How to change ticks label sizes using Python’s Bokeh


Bokeh is one of the data visualization libraries available in python, which allows the users to create the interactive plots, data applications, dashboards in web browsers. The Bokeh provides us varieties of plots and charts such as scatter plot, line plot, bar charts and area charts etc. and also more specialized heat maps and geographic maps. This is an Open source library with the active developer community.

Creating Plots using Bokeh in Python

The Bokeh library provides two main interfaces for creating the plot, one is low level interface which is used to develop the plots from the individual components and the other is high level interface which is used to develop the plots from the simple python code. The high level interface is advanced than the low level interface and provides more intuitive and simpler way to create different types of plots.

Bokeh library supports a wide range of options, which allows the users to control the plots by adding annotations and interactions and also allows us to include the data from variety of sources.

Features of the Bokeh library

The following are the key features of the Bokeh library.

  • It provides the interactive data visualization in the web browsers.

  • The output of this library can be HTML, PNG and SVG.

  • It supports the data of real time and streaming.

  • This also supports the geographic mapping and data exploration.

  • This can be integrated with the libraries such as Numpy and Pandas.

In data visualization and plotting, the ticks are the small marks or indicators that are used in the plots to identify the data being displayed. There are two types of ticks available in plotting. One is the xticks and the other is yticks.

Installing Bokeh library

To use the Bokeh library in python, first we have to install the library by using the below code.

pip install bokeh

On successful installation of the bokeh library in python following output will be generated

pip install bokeh
Collecting bokeh
  Downloading bokeh-3.1.1-py3-none-any.whl (8.3 MB)
     ---------------------------------------- 8.3/8.3 MB 44.2 MB/s eta 0:00:00
. . . . . . . . . . . . . . . . . . . . . . . . . . . . . . . . . . . .
. . . . . . . . . . . . . . . . . . . . . . . . . . . . . . . . . . . .
. . . . . . . . . . . . . . . . . . . . . . . . . . . . . . . . . . . .
  Downloading six-1.16.0-py2.py3-none-any.whl (11 kB)
Installing collected packages: pytz, xyzservices, tzdata, tornado, six, PyYAML, pillow, packaging, numpy, MarkupSafe, python-dateutil, Jinja2, contourpy, pandas, bokeh
  Consider adding this directory to PATH or, if you prefer to suppress this warning, use --no-warn-script-location.
  Consider adding this directory to PATH or, if you prefer to suppress this warning, use --no-warn-script-location.
Successfully installed Jinja2-3.1.2 MarkupSafe-2.1.2 PyYAML-6.0 bokeh-3.1.1 contourpy-1.0.7 numpy-1.24.3 packaging-23.1 pandas-2.0.1 pillow-9.5.0 python-dateutil-2.8.2 pytz-2023.3 six-1.16.0 tornado-6.3.2 tzdata-2023.3 xyzservices-2023.2.0

Example

In this example we will create the plot using the bokeh library without specifying the tics in the plot. The following is the code which can be used as reference.

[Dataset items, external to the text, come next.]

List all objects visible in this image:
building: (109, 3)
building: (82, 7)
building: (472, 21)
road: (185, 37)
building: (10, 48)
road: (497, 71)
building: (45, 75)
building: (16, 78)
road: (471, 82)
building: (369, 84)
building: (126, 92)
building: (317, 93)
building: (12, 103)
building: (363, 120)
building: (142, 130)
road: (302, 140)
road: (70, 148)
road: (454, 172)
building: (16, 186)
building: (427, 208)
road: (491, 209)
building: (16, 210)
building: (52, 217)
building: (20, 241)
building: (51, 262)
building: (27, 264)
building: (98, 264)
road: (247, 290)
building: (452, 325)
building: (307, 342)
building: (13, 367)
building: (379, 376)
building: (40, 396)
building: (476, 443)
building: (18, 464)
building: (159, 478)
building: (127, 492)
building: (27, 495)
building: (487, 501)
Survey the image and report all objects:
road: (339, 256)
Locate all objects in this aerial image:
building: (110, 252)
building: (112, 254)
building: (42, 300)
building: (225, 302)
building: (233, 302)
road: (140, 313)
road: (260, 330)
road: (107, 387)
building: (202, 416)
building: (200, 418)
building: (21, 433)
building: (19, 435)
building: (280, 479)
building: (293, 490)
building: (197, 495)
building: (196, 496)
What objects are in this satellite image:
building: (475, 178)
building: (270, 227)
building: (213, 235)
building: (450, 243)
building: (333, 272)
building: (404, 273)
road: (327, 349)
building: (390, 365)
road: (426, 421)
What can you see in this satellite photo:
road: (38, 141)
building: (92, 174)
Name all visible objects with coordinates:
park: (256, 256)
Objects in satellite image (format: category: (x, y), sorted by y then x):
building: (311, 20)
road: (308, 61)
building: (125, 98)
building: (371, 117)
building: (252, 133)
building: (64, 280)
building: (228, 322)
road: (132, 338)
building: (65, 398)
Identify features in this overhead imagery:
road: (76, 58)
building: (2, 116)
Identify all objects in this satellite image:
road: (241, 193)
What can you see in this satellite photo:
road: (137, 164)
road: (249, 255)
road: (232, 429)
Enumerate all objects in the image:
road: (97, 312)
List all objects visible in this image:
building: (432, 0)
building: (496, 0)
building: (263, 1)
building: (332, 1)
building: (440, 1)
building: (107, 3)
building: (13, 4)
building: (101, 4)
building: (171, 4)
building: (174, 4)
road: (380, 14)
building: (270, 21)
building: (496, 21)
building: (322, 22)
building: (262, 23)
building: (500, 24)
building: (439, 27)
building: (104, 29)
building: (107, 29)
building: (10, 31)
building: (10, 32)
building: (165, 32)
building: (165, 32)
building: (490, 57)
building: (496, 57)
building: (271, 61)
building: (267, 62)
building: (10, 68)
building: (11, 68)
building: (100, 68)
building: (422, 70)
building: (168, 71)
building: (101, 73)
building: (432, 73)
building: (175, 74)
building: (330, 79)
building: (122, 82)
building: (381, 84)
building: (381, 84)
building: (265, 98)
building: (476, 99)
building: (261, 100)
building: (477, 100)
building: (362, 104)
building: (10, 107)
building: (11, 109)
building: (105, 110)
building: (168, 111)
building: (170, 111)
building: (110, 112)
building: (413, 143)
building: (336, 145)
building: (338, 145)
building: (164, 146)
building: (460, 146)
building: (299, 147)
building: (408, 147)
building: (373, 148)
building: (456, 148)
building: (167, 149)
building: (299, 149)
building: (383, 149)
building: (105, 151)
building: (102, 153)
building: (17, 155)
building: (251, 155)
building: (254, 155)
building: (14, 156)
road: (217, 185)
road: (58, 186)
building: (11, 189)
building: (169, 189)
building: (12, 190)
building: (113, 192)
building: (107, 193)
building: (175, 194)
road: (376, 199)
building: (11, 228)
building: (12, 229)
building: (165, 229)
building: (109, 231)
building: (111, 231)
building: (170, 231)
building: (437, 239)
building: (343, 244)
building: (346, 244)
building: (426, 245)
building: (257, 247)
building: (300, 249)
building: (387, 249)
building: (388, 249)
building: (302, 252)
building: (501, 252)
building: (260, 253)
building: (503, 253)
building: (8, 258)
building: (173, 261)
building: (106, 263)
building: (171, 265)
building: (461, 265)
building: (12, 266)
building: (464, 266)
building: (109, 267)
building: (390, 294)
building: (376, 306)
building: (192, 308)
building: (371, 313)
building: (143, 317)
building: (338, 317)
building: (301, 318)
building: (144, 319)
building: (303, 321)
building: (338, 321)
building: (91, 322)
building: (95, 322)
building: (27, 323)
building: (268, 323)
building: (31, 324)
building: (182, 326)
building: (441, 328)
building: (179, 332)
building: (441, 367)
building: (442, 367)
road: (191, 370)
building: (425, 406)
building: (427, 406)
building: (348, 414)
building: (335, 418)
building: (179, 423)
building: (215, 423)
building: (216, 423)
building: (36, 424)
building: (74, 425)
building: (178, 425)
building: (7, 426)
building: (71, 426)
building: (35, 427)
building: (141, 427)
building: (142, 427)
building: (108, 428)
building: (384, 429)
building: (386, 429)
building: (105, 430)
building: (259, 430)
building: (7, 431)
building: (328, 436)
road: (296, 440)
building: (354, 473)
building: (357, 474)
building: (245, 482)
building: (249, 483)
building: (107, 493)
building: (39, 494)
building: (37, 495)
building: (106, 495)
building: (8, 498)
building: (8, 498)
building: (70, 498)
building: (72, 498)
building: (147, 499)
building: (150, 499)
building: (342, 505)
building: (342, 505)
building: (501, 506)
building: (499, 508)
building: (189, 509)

In the below code we imported the figure and show functions from the bokeh library, then specified the size of the plot and plotted the scatter plot for the data of x and y variables and finally displayed the created plot.

from bokeh.plotting import figure, show
p = figure(width=600, height=400)
x = [1, 2, 3, 4, 5]
y = [2, 5, 3, 6, 1]
p.scatter(x, y)
show(p)

Output

Following is the output of the scatter plot created using the bokeh library.

Example

In the following example, we will specify the ticks by using the NumeralTickFormatter() function of the bokeh library.

from bokeh.plotting import figure, show
from bokeh.models import NumeralTickFormatter
p = figure(width=600, height=400)
x = [1, 2, 3, 4, 5]
y = [2, 5, 3, 6, 1]
p.scatter(x, y)
p.yaxis.formatter = NumeralTickFormatter(format="$0,0")
p.xaxis.formatter = NumeralTickFormatter(format = "%0,0")
show(p)

Output

Following is the output of the scatter plot created using the bokeh function with the ticks on x-axis and y-axis.

Example

Let’s see one more example by applying the ticks on the x-axis and y-axis using the NumeralTickFormatter() function.

from bokeh.plotting import figure, show
from bokeh.models import NumeralTickFormatter
import numpy as np
p = figure(width=600, height=400)
x = np.arange(10,40,2)
y = np.random.randn(20)
p.line(x, y)
p.yaxis.formatter = NumeralTickFormatter(format="%0,0")
p.xaxis.formatter = NumeralTickFormatter(format = "$0,0")
show(p)

Output

Following is the output of the ticks using in the plot we plotted using the scatter() and NumeralTickFormatter() functions.